— ESTRATTO DEL TESTO —
========================================================================

Nel lungo reportage di Goal.com, Alessandro Nesta si confessa parlando della sua nuova avventura come allenatore a Miami.

Un Mondo nuovo e una squadra da creare da zero. Gli stimoli (così come anche le difficoltà però) non mancano ad Alessandro Nesta, intervistato da Goal.com in un lungo e interessante reportage. L'ex milanista è ora l'allenatore del Miami FC, club che parte da zero e che per formare la rosa ha provinato migliaia di ragazzi in giro per gli Stati Uniti e il Sudamerica: "Siamo in ballo da maggio 2015 per vedere e rivedere i giocatori, per lo più sconosciuti, per costruire un gruppo adatto a quello che abbiamo pensato per il nostro calcio. Abbiamo visto di tutto, ma abbiamo anche trovato qualche buon talento che resterà con noi in ritiro"

Alessandro Nesta Milan

Su questa nuova esperienza: "“Ogni giorno che passa questo progetto mi piace sempre di più, imparo qualcosa di nuovo del mestiere e mi sento più preparato e sereno come allenatore.l nostro obiettivo di costruire un gruppo in grado di giocare e ragionare da squadra non è così semplice, anche perché non è come in Europa che bene o male ci conosciamo tutti.

========================================================================

— VERIFICA LA COMPRENSIONE —
#1 Ripeti parola per parola il passo dell'articolo su Nesta compreso tra "Alessandro Nesta Milan" e "ci conosciamo tutti.", entrambi inclusi.
#2 Riscrivi in forma più breve il paragrafo dell'articolo su Nesta che comincia con "Un Mondo nuovo e una squadra da creare da zero", mantenendone i fatti principali.
#3 Prosegui l'articolo su Nesta a partire dall'ultima frase riportata.

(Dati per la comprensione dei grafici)
========================================================================

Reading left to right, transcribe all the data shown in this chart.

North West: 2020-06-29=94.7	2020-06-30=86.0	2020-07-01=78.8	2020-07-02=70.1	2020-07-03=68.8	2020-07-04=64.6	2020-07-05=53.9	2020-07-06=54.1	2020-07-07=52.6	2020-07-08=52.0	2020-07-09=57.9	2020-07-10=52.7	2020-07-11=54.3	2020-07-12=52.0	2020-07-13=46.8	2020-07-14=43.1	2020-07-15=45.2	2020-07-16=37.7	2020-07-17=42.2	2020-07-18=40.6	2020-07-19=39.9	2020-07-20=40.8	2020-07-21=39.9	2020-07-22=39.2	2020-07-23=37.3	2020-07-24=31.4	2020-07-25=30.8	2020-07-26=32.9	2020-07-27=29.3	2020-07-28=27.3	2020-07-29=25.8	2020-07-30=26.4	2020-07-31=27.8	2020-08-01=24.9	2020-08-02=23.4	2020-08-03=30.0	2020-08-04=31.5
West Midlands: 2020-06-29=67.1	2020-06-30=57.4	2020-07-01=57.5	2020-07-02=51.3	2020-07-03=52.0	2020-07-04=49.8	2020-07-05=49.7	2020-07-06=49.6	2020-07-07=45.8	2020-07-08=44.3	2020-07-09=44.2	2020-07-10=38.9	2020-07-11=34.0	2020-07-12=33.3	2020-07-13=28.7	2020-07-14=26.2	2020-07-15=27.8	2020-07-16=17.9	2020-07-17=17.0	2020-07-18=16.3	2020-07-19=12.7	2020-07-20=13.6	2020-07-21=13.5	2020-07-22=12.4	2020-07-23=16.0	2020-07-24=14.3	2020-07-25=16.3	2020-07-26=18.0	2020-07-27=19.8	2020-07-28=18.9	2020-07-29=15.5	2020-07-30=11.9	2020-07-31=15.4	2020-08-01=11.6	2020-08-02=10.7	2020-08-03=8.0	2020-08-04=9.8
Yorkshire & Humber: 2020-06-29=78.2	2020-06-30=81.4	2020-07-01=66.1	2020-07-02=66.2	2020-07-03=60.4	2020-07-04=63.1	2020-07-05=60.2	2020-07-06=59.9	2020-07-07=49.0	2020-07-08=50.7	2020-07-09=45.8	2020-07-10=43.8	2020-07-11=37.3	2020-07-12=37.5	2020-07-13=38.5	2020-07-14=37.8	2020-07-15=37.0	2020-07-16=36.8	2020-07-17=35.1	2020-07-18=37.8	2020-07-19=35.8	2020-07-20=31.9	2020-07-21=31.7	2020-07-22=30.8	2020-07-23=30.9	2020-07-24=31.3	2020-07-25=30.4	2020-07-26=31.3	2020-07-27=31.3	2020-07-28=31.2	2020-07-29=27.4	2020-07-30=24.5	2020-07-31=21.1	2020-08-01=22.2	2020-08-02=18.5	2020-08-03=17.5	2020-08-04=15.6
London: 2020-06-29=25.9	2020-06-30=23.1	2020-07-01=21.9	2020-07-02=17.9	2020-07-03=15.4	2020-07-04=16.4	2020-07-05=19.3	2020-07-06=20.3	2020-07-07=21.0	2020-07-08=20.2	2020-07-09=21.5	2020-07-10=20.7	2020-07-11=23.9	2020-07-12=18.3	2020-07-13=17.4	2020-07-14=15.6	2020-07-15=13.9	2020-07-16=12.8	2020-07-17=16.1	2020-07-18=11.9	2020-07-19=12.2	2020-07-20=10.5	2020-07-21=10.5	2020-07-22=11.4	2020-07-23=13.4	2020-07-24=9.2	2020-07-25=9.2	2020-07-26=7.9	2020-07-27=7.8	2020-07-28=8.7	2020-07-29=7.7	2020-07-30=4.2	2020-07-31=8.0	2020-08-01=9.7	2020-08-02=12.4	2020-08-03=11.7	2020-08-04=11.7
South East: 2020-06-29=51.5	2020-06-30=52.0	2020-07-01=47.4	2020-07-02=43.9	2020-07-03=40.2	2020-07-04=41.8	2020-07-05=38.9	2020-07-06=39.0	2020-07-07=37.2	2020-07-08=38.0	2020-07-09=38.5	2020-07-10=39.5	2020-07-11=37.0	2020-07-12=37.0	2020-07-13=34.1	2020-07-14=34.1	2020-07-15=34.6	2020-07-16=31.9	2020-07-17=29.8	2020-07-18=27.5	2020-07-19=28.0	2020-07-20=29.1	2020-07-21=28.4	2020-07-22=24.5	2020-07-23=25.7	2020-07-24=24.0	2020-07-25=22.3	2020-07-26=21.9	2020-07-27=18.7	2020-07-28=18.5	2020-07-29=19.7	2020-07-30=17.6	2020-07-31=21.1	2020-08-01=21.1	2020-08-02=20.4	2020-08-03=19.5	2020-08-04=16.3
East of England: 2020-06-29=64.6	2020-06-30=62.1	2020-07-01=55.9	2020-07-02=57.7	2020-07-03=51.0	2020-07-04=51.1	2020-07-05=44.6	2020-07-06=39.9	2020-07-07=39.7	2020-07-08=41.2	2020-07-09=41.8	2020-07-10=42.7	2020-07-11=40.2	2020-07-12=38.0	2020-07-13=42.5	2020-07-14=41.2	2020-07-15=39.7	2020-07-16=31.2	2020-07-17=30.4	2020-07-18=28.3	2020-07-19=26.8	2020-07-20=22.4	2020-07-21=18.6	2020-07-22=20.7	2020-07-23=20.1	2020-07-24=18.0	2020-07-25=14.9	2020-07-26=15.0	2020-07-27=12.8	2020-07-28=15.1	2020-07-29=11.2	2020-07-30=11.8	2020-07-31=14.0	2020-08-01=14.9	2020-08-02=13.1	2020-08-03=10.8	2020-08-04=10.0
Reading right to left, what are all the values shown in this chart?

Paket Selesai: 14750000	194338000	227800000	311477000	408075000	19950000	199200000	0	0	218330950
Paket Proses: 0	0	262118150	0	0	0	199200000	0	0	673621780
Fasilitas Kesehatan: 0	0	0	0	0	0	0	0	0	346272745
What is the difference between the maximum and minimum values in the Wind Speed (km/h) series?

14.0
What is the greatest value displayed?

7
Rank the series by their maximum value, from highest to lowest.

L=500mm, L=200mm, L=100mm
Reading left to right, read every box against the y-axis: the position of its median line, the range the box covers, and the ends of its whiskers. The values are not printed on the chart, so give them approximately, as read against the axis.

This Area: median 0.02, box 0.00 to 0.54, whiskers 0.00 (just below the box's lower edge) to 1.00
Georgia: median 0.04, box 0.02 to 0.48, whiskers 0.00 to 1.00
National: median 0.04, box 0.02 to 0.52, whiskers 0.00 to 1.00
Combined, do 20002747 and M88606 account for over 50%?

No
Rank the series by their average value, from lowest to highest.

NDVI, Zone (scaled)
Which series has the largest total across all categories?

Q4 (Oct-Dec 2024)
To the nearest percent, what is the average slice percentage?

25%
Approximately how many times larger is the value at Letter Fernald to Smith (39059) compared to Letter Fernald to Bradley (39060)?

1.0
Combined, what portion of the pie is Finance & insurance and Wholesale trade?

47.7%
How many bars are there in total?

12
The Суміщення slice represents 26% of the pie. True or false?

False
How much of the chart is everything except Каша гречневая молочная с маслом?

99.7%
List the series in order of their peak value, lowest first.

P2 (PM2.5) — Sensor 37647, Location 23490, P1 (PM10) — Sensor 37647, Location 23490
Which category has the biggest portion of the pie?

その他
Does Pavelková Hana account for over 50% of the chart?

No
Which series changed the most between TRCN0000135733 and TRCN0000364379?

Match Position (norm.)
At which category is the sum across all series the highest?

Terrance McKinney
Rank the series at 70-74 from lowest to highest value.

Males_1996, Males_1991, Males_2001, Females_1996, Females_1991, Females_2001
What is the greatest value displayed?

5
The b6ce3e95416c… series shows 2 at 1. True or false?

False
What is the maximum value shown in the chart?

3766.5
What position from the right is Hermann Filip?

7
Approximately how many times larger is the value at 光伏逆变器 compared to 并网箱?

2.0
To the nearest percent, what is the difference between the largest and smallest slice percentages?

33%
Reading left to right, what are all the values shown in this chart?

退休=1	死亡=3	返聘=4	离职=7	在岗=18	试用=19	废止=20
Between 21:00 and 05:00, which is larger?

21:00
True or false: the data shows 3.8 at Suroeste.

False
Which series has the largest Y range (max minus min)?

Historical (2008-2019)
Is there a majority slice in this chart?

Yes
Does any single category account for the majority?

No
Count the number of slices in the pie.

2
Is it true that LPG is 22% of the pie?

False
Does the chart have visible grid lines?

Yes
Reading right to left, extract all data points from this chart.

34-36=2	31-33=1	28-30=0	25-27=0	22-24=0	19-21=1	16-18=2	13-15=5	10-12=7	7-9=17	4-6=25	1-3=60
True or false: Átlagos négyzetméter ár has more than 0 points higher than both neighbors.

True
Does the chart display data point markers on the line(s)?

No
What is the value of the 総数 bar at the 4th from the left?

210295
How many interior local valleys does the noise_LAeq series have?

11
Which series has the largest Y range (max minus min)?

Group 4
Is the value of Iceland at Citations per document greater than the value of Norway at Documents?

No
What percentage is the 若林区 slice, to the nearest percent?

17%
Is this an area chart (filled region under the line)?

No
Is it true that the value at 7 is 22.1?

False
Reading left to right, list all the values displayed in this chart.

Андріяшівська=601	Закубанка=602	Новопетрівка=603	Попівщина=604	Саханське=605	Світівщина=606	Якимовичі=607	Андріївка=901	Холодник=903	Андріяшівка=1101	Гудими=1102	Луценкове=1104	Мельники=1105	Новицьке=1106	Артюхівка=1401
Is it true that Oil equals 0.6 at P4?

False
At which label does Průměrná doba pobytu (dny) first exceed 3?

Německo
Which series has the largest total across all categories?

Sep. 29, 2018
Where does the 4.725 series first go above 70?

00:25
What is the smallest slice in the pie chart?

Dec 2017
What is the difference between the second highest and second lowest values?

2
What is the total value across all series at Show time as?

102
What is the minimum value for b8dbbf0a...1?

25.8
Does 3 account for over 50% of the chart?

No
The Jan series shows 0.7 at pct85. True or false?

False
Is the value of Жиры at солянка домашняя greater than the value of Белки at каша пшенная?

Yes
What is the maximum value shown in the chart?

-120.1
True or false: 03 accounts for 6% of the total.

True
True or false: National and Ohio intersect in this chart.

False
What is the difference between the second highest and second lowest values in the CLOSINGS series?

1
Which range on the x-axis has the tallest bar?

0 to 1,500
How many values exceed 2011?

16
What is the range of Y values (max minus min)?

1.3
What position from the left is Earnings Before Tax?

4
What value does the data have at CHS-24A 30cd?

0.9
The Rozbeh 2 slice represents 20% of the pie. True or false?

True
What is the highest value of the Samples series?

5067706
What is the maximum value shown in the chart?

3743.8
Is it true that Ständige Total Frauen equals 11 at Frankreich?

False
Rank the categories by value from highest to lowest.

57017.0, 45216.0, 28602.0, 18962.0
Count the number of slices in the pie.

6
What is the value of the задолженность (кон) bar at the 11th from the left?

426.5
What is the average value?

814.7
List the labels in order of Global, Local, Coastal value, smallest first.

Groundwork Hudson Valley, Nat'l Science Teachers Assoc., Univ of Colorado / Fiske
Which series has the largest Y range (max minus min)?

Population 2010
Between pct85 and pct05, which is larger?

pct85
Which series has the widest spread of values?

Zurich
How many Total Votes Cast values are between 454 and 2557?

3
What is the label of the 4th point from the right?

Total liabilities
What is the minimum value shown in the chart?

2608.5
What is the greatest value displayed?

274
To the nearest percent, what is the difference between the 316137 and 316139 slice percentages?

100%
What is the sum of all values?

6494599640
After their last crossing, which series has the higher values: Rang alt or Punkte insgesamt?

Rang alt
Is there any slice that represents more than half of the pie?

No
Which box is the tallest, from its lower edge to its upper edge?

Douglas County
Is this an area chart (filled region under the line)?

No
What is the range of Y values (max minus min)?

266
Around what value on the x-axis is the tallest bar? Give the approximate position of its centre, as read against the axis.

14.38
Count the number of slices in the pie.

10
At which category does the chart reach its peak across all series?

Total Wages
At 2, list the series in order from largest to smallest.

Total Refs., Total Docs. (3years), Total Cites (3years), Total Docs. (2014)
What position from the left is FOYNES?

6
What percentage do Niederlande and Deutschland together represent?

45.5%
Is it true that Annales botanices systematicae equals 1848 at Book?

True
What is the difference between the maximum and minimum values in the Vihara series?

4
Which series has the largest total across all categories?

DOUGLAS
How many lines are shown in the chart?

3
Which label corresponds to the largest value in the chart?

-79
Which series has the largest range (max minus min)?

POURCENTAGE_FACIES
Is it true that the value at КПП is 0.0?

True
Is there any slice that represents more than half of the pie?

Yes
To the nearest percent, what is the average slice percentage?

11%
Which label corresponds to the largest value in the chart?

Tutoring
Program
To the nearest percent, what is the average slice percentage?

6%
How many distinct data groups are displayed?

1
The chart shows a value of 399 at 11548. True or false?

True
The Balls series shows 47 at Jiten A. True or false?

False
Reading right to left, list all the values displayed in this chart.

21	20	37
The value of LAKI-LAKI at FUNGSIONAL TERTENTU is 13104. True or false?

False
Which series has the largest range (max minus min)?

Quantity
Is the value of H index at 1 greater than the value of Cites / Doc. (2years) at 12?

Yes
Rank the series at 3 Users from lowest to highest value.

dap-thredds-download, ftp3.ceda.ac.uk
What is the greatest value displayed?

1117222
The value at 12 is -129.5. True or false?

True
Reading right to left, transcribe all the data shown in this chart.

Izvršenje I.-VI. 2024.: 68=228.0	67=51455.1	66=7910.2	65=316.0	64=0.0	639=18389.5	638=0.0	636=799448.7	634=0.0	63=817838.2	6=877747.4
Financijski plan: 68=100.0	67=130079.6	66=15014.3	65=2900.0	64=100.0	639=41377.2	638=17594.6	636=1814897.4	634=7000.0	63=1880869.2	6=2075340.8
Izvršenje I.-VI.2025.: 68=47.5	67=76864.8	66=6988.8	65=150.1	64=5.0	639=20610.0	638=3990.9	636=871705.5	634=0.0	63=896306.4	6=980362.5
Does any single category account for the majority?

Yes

========================================================================

— RISPOSTE FORNITE —
#1
Alessandro Nesta Milan

Su questa nuova esperienza: "“Ogni giorno che passa questo progetto mi piace sempre di più, imparo qualcosa di nuovo del mestiere e mi sento più preparato e sereno come allenatore.l nostro obiettivo di costruire un gruppo in grado di giocare e ragionare da squadra non è così semplice, anche perché non è come in Europa che bene o male ci conosciamo tutti.

#2 Intervistato da Goal.com, Alessandro Nesta, ex milanista, allena ora il Miami FC, un club che parte da zero. Per formare la rosa, dal maggio 2015 il club ha provinato migliaia di ragazzi, per lo più sconosciuti, negli Stati Uniti e in Sudamerica. Fra loro sono emersi alcuni buoni talenti che resteranno con la squadra in ritiro.

#3
Sui modelli da inseguire: "Mi ispirerò a tutti i grandi tecnici che ho avuto in carriera come Ancelotti, Eriksson e Lippi, ma non li copierò. Spero di riuscire a prendere il meglio da loro e trasmetterlo nella mia filosofia di calcio"

Sulla sua idea di calcio: "Voglio creare con l'aiuto di Pederzoli un gruppo che legga le azioni prima e che abbia una propria identità, che pensi di più e non si limiti all'aspetto fisico come tutti gli altri. Modulo? La mia idea è un 4-4-2 o un 4-2-3-1, ma dipende da chi riusciremo a prendere sul nostro mercato di riferimento che è quello americano e del Sud America, anche perché al contrario dell'Europa loro sono fermi come noi.

Su un futuro in Europa: "Quella che sarà la mia carriera lo decideranno i risultati. Sinceramente al momento non ho tutta questa voglia di tornare in Italia o in Europa, non ci penso. Amo gli Stati Uniti e Miami e vorrei restare qui a lungo”.